Ashkenazy is clearly determined. ‘The orchestra has always been my passion. I always wanted to be a conductor. It’s just that I played the piano.’ There is evidence of his commitment to conducting this July. Then he is breaking into the two months of the summer he tries to keep free from engagements to visit the festivals in America, something he has not done for seven years. He will be conducting the orchestras in Detroit, Philadelphia and Boston. ‘I have conducted the Boston before so I must have done it well for them to ask me back.’

He usually spends the summer in his holiday home near Epidavros on the Greek coast with his family – his Icelandic wife, Thorunn, whom he met in 1958 when she was studying at the Moscow Conservatoire and married three years later soon after he left Russia and their four children, two boys and two girls ranging from three to 16.

Though the family, or at least some members, often join him on tour, the summer break and two other holidays of two or three weeks at Christmas and Easter are sacrosanct as his wife, Thorunn, who had been watching him rehearse at the Henry Wood Hall with their eldest son, Vladimir, made plain. Ashkenazy himself has no difficulty in controlling the demands upon him in one respect. ‘The negative control is perfect. I have always exercised that in all sorts of contexts. But the positive control is more complicated.’

He only recently made a series of programmes for television. But he was not to be drawn on the success or otherwise of the operation although Thorunn thought, for instance, that the colour explosions accompanying Scriabin’s Poem of Ecstasy worked very well. ‘I am a professional.’ says Ashkenazy. ‘As long as there is music, it’s important. The most important thing is that music is made and then how it is made. I don’t mind what I see on the screen. It will not make any difference to me. It’s important, this television. So many people watch it. If it persuades one person in a thousand to classical music, it’s worthwhile. People can graduate to going to concerts and to records.’

But Ashkenazy’s chief concern is how to strike a balance between conducting and playing which, of course, he has no intention of giving up. When we talked, he was about to play the Beethoven concertos with Bernard Haitink and the Concertgebouw in Amsterdam, Paris and New York. His recording plans include all the piano works of Chopin and all the Beethoven sonatas. ‘I have so limited a time as a conductor that I have to think very carefully where I’m going from here. It’s by no means an easy decision. I have to find a way of reconciling things to my own satisfaction and that of my public. I don’t want to do things which are not on a decent level.’

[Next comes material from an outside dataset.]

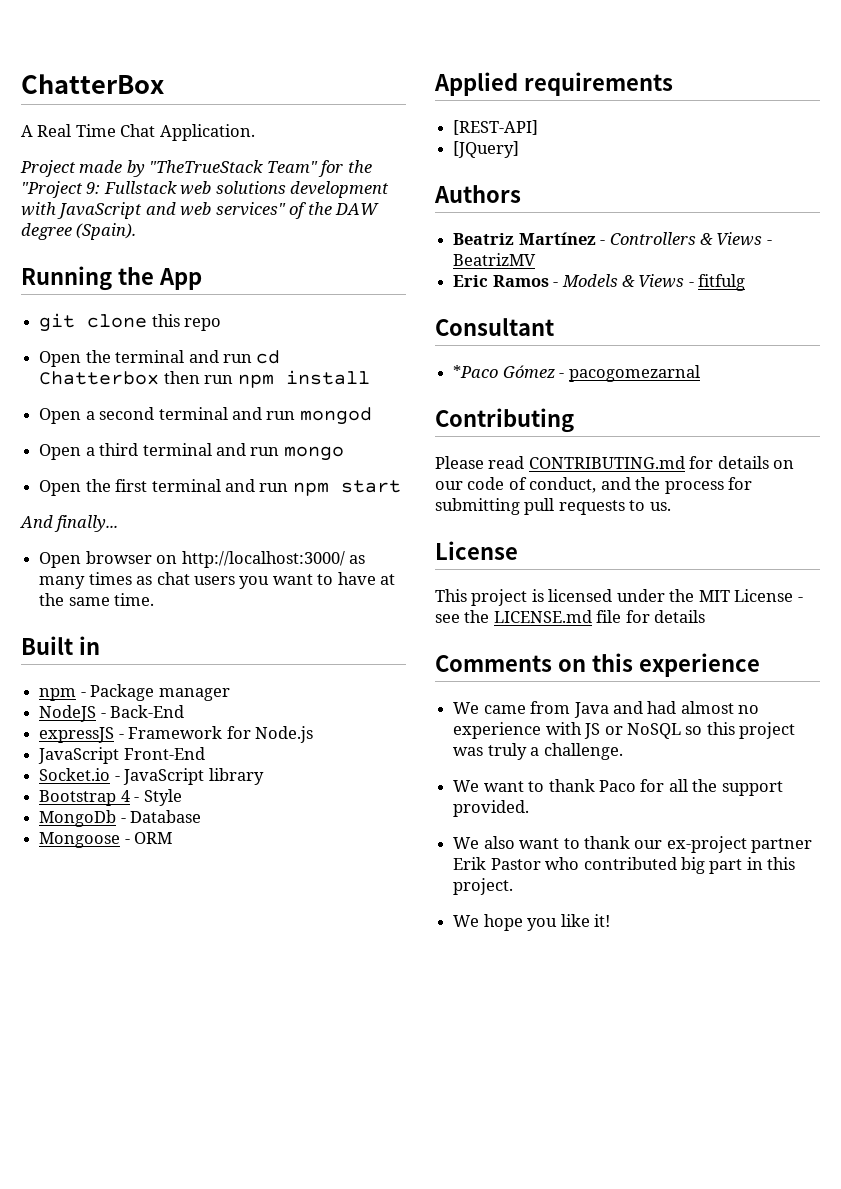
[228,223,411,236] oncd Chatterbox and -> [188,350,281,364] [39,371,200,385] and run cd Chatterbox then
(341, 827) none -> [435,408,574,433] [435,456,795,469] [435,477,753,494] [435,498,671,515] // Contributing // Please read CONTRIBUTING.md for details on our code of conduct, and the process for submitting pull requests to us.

As he had been rehearsing Tchaikovsky’s Fourth Symphony, had already recorded the Fifth and as this month sees the release of new recording of the Manfred Symphony and he is planning to do the Sixth and possibly the First, Winter Dreams, it seemed relevant to ask, ‘Why Tchaikovsky?’. His music, after all, is so often recorded and played. ‘I am Russian,’ was Ashkenazy’s immediate response. ‘I like Tchaikovsky’s music very much. His best music is his orchestral music and two or three operas. When I was a teenager I had a great affection for it. Now it has subsided and I see it in perspective. The music is criticized for being accessible, but isn’t Beethoven accessible? Of course it can be exaggerated, which I resent very much, which I greatly detest. It’s very intense music. That’s what one tries to bring out without making it sentimental and cheap. There is a delicate balance. When you are too conscious of it, it is wrong. There is a natural feeling for i t which is not rational but irrational. I am convinced I know what to do with it.’